J’ai présenté à l’AFSE jeudi dernier un article (que je tiens à votre disposition patrice.cassagnard@u-bordeaux4.fr) qui ajoute à toutes ces inquiétudes un nouvel élément et qui nous pousse à nous interroger davantage sur la difficulté à mesurer le dumping social et environnemental et par ricochet sur la difficulté à mettre en place des AD en invoquant le dumping social ou environnemental. On sait que le prix d’un bien n’est pas seulement fonction de caractéristiques propres à la firme mais il dépend aussi des consommateurs du pays importateur et plus précisément de la perception qu’ils ont du bien importé concerné, de ses goûts… J’ai construit les bases de ce modèle avec J.M. Cardebat (voir le dernier numéro de la Revue d’Economie Politique). Il s’agit d’un modèle Nord Sud de différenciation verticale où la différenciation repose sur la qualité sociale du bien : le bien du Nord est supposé d’éthique certaine alors que le bien du Sud est d’éthique incertaine. Le bien du Sud possède ainsi les caractéristiques d’un bien de confiance (Darby et Karny, 1973) et cette incertitude qui le caractérise diminue son prix. L’écart de prix entre les deux produits proviendra alors d’une probabilité subjective portant sur la qualité sociale du bien. Cette probabilité peut être éloignée de la réalité et influencée par d’éventuelles campagnes négatives ou de dénigrement. Cela conduit naturellement à des différences de prix et de demande sachant que les consommateurs sont caractérisés par une sensibilité plus ou moins marquée à l’éthique contenue dans le bien qu’il consomme.

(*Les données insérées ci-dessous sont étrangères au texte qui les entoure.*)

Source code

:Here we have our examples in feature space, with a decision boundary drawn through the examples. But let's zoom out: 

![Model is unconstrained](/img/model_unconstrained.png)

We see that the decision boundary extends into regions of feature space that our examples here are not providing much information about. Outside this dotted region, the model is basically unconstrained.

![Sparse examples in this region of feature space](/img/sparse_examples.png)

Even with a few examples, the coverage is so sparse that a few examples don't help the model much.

Dans un tel cadre, nous montrons qu’il existe un droit AD optimal qui revient à appliquer un droit douane d’autant plus élevé que l’incertitude dans la qualité sociale du bien est forte. La firme du Nord réclamant une protection bénéficie d’un nouveau moyen pour augmenter le niveau de du droit AD. Elle est effectivement en mesure d’influencer négativement la confiance des consommateurs via une campagne de dénigrement qui réduira la confiance des consommateurs dans le bien du Sud et augmentera le droit AD optimal. La procédure d’AD vient ainsi corriger un écart de prix entre le produit local et importé qui repose sur l’image que les consommateurs ont du bien importé et sur les pressions exercées par la firme locale sur cette image. Peut-on qualifier cela de dumping ?
D’autre part, est-ce que la firme plaignante va complètement détruire l’image de sa concurrente ? Et bien non. Elle va préférer que sa concurrente ne collabore pas or un dénigrement trop fort constitue une incitation importante pour la firme accusée à rétablir l’information (même si elle n’est pas complètement exemplaire). Il existe donc un niveau de dénigrement optimal maximisant le profit de la firme du Nord et expliquant de façon nouvelle la non coopération de la firme du Sud dans les investigations de la procédure AD.
On tient probablement ici une autre explication de la non coopération possible des firmes du Sud et de l’importance des marges AD qui en résulte.